Im Streit mit Großbritannien hat EU-Ratspräsident Tusk einen weitreichenden Vorschlag unterbreitet: London soll Sozialleistungen für EU-Ausländer kürzen dürfen.
Cameron und Tusk: Versuch, den Brexit zu verhindern

Cameron und Tusk: Versuch, den Brexit zu verhindern

Foto: LEON NEAL/ AFP

EU-Ratspräsident Donald Tusk hat ein Reformpaket vorgelegt, um einen Austritt Großbritanniens aus der Europäischen Union zu verhindern. Dazu gehört eine "Notbremse", die ein Beschränken von bestimmten Sozialleistungen für zugewanderte EU-Bürger erlauben soll, teilte Tusk in Brüssel mit. Die Regelung soll aber nur für Arbeitssuchende gelten, die neu nach Großbritannien kommen.

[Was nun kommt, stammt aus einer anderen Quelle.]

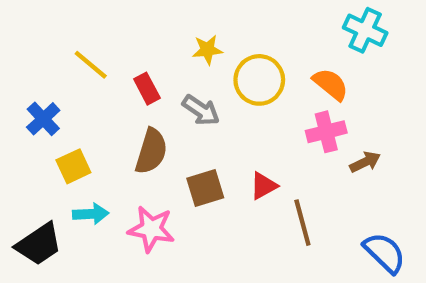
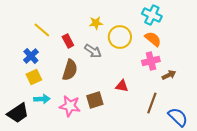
cyan cross: (365, 30) -> (152, 15), moved
blue cross: (43, 119) -> (31, 56), moved
red triangle: (264, 186) -> (122, 86), turned 40
brown square: (205, 188) -> (95, 100), moved
brown line: (302, 223) -> (152, 103), moved, turned 35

Tusk reagierte damit nach wochenlangen Verhandlungen offiziell auf Forderungen des britischen Premiers David Cameron nach Reformen in der EU. Der Konservative nannte die Vorschläge am Dienstag einen "echten Fortschritt". Es sei aber "noch mehr Arbeit zu tun", sagte Cameron.

Der britische Premier will seine Landsleute möglicherweise schon dieses Jahr, spätestens aber Ende 2017 über den Verbleib Großbritanniens in der EU abstimmen lassen. Die Beschränkung von Sozialleistungen für zugewanderte EU-Ausländer gehört in der Union zu den umstrittensten Forderungen. Vor allem osteuropäische Länder, aus denen Hunderttausende Menschen in das Königreich gezogen sind, sehen darin eine Diskriminierung.

In dem nun vorgelegten Text wird auch klargestellt, dass Großbritannien nicht verpflichtet ist, sich politisch weiter in die EU zu integrieren. Es handelt sich bisher um einen Vorschlag Tusks, nicht aller 28 EU-Staaten. Die EU-Staats- und Regierungschefs werden beim EU-Gipfel am 18. und 19. Februar in Brüssel über den Text verhandeln. Ob bei dem Spitzentreffen schon ein Kompromiss gelingt, ist laut Diplomaten offen.